To modify the options you can modify the object passed as the first argument of the wp_sentry_hook, this object will later be passed to Sentry.init to initialize the Browser SDK.

Modifying the PHP SDK ClientBuilder or options before initialization

Because the PHP SDK is initialized as quick as possible to capture early errors, it's impossible to modify the options or the ClientBuilder before the initialization with WordPress hooks.

There exists a way to modify the options and the ClientBuilder before the initialization of the PHP SDK by setting a callback using a constant called WP_SENTRY_CLIENTBUILDER_CALLBACK.

The callback will be executed whenever the plugin creates a new ClientBuilder instance to create a new PHP SDK client.

You would place the example below in your wp-config.php file to make sure it's available before the PHP SDK is initialized:

function wp_sentry_clientbuilder_callback( \Sentry\ClientBuilder $builder ): void {
    // For example, disabling the default integrations
	$builder->getOptions()->setDefaultIntegrations( false );
}

define( 'WP_SENTRY_CLIENTBUILDER_CALLBACK', 'wp_sentry_clientbuilder_callback' );

HTTP proxy

If you need to use a HTTP proxy to send events to Sentry you can setup the WordPress HTTP proxy support and this plugin will transfer those settings to the Sentry SDK.

Read more about how to setup the WordPress Proxy constants here: https://developer.wordpress.org/reference/classes/wp_http_proxy/#description.

There is one caveat, if you are using an HTTP proxy in WordPress but don't want Sentry to use it you should set WP_SENTRY_PROXY_ENABLED to false in your wp-config.php.

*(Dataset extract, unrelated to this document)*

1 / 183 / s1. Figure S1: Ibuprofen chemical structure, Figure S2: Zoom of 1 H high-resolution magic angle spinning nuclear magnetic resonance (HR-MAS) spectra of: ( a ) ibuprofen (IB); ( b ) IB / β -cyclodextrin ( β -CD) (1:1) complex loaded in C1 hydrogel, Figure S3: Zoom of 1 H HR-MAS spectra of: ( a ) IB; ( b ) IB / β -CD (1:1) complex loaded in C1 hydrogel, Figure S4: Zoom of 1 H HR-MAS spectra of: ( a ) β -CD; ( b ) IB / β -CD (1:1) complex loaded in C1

Setting WP_PROXY_BYPASS_HOSTS will not work!

Security Vulnerabilities

If you discover a security vulnerability within WordPress Sentry (wp-sentry), please send an e-mail to Alex Bouma at [email protected]. All security vulnerabilities will be swiftly addressed.

License

The WordPress Sentry (wp-sentry) plugin is open-sourced software licensed under the MIT license.